■ TASK ITEM
Using only the entries below, output the lines starting at the one containing "focal_mm: 78" and ending at the one containing "focal_mm: 24", exactly and inclusive of both, omitting the pictures.
Top of MATERIAL FOR THIS TASK
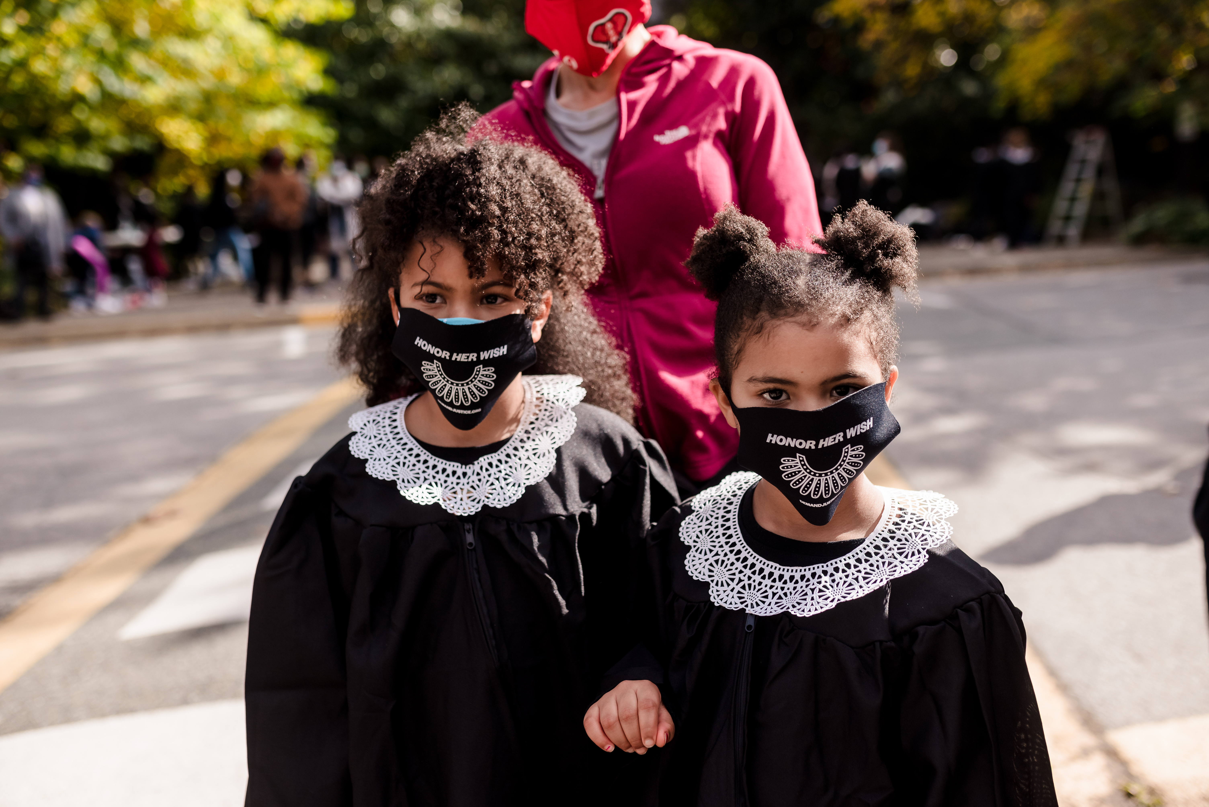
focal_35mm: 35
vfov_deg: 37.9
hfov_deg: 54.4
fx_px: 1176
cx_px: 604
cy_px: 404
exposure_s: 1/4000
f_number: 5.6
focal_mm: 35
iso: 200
Bottom of MATERIAL FOR THIS TASK
Top of MATERIAL FOR THIS TASK
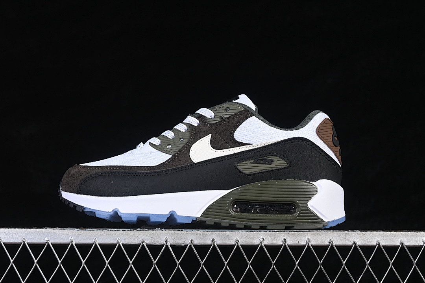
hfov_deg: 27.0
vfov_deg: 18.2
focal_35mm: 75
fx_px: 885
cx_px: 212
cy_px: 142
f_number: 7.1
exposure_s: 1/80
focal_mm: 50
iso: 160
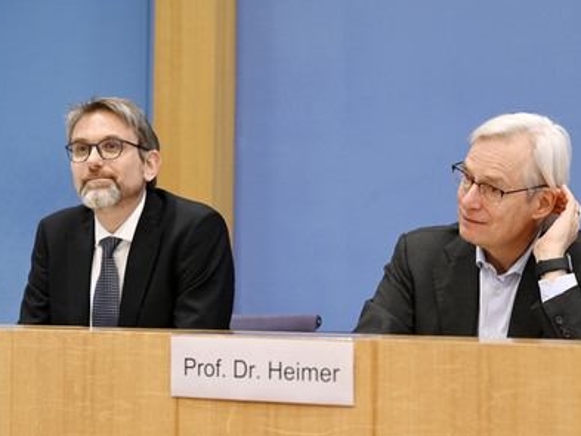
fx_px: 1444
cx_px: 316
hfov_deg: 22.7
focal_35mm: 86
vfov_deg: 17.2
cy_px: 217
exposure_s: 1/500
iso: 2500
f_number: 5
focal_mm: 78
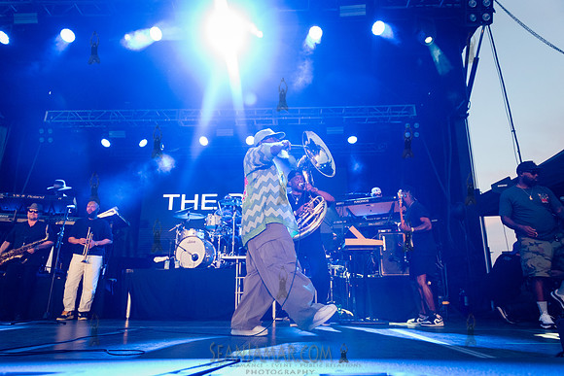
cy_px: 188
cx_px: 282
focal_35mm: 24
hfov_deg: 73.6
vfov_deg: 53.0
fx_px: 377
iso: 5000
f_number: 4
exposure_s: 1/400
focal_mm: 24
Bottom of MATERIAL FOR THIS TASK
■ SOLUTION
focal_mm: 78
cy_px: 188
cx_px: 282
focal_35mm: 24
hfov_deg: 73.6
vfov_deg: 53.0
fx_px: 377
iso: 5000
f_number: 4
exposure_s: 1/400
focal_mm: 24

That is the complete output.